START RECORDS FOR THIS EXERCISE
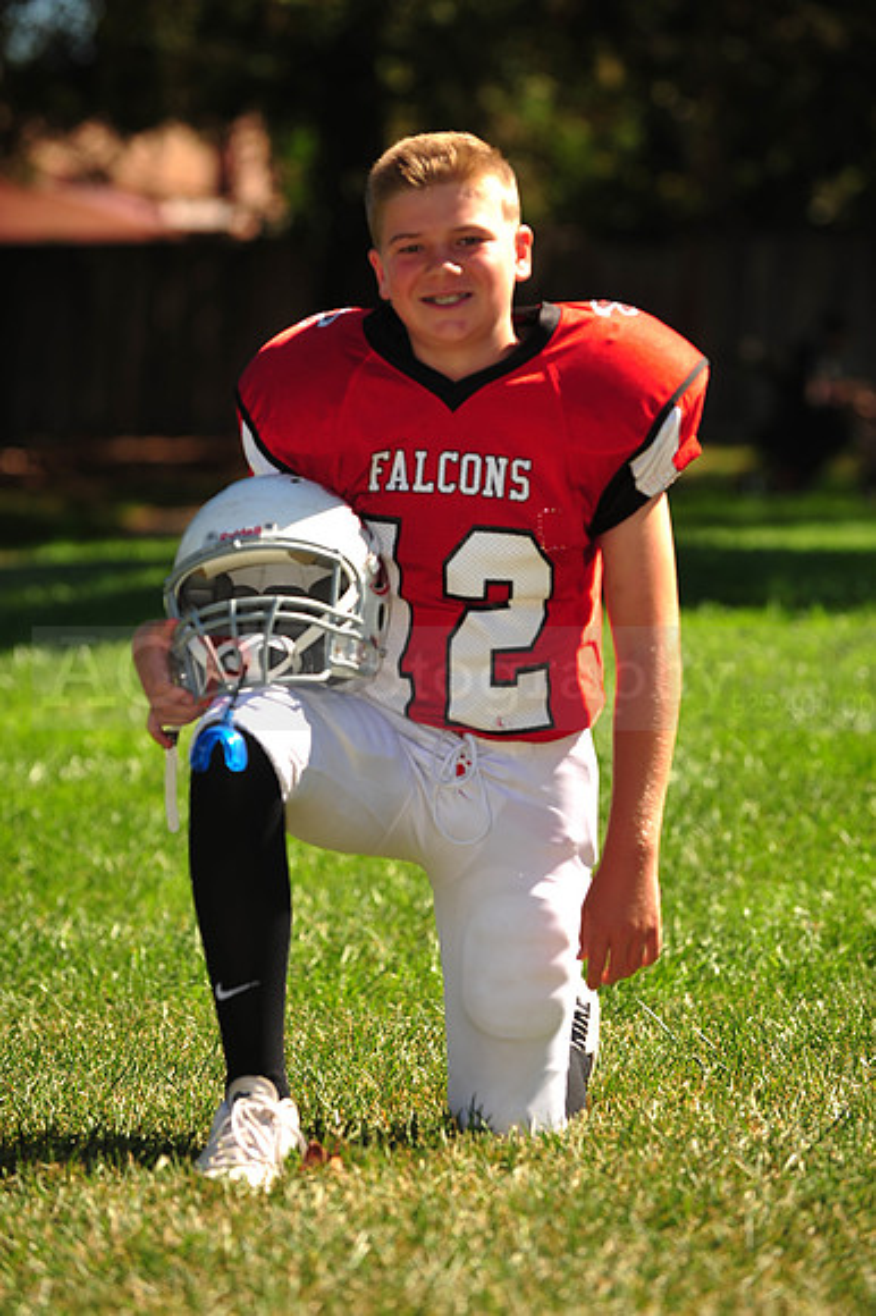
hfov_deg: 7.8
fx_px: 6395
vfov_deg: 11.8
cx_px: 438
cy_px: 658
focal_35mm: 175
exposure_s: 1/500
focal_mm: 175
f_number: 4.5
END RECORDS FOR THIS EXERCISE
WORK TASK
Write every line above out again exactly; pictures do not belong in the copy.

SOLUTION
hfov_deg: 7.8
fx_px: 6395
vfov_deg: 11.8
cx_px: 438
cy_px: 658
focal_35mm: 175
exposure_s: 1/500
focal_mm: 175
f_number: 4.5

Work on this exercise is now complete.